例え平凡な自分を受け入れてくれたとしても、愛しい彼らの幻想を砕くのは正しい事なのだろうか。
夢砕かれる哀しみは、この身に沁みているのに。
『……そうだな、今は…… もうしばらくはこのまま頑張ってみるか。支配者の演技も少しは板についてきたしな。』
少しおどけながら、そう呟いてみる。努力が必ず実を結ぶ訳では無いが、少なくとも今のところ無駄にはなっていない。何百、何千回の秘密特訓の成果は確かに上がっている。
それに現状の自分を、あまり卑下する必要も無いはずだ。
自分がナザリック一の膨大な魔力を持っているのは確かだし、圧倒的な情報量と課金アイテムを持つという有利さがあったにせよ、相性最悪のシャルティアとの戦いでそれをうまく活用し単騎で勝利するだけの知恵は見せたのだし。
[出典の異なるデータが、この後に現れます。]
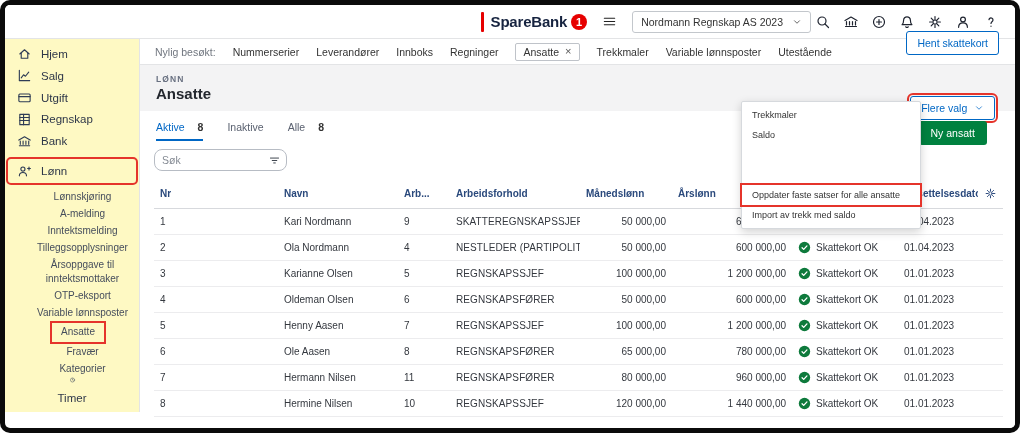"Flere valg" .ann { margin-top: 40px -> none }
アルベドはもちろん、デミウルゴスやコキュートスもそれには感嘆してくれた。そこは深読みの勘違いではなく、素直な賞賛と受け取っていいだろう。低学歴の平凡なサラリーマンとしては、随分と頑張っている方ではないか。
……そう……頑張っている。
『俺、頑張ってるよな。』
……ねえ、たっち・みーさん、ペロロンチーノさん、ぶくぶく茶釜さん、タブラさん……みんな。
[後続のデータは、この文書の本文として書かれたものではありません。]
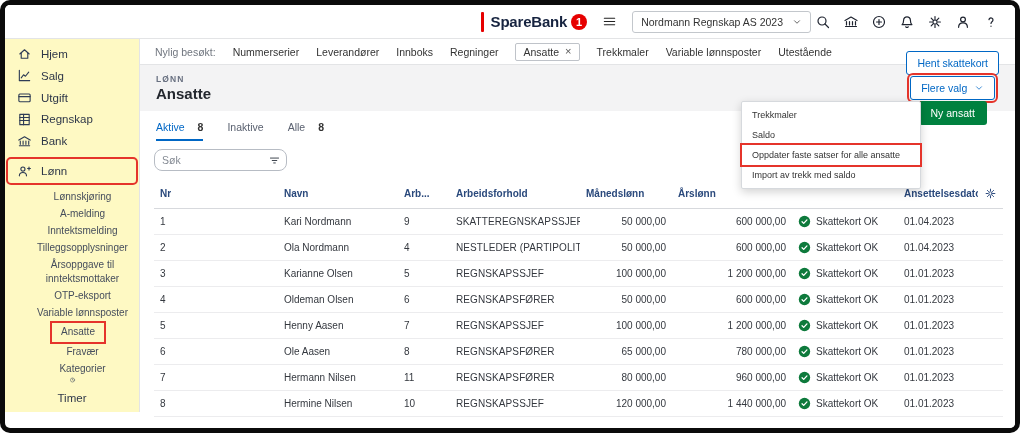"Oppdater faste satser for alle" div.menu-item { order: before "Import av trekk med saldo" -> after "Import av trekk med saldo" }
時に過ちも犯すけど……特にアルベドの事はほんとタブラさんに申し訳無かったけど……でも俺、頑張ってますよね?
答えて欲しい。対等な立場の……少なくともユグドラシル内ではそう言えた……友に答えて欲しい。
平々凡々な自分の弱さもダメさも良く分かっている、でもそれでいて、現実に居場所がない自分を認めてくれ、まとめ役として信頼してくれていた友たちに。
他にすがるものが何もなかった自分の、唯一の居場所の仲間に。
そしてもし、誰かこの地に来ていて、再び出会えるなら……。
──良くがんばってくれたね。ご苦労様。──
一言で良い。そう言ってくれないだろうか。その時はきっと、涙を流せないこの身を、精神抑制されるアンデッドの身を、悔いるだろう。『ああ何で俺、涙を流せる種族を選ばなかったのかな』と。
そう悔いる日が、来て欲しい。
つかの間、仲間たちを幻視したアインズは、軽く頭を振って我に返る。
さて、気持ちを切り替えよう。
今の自分は鈴木悟ではなく、モモンガでもなく、至高の四十一人すべてを背負う名を冠した、アインズ・ウール・ゴウンなのだ。
ならばそれに相応しい態度を取らなくてはならない。
アインズはスタッフ・オブ・アインズ・ウール・ゴウンを手に、深く臣下の礼を取ったままのNPC達を見渡すと、練習した通り……尊大に右手を上げ、彼らが望むであろう絶対の支配者の威厳たっぷりに、低音の作り声で命令する。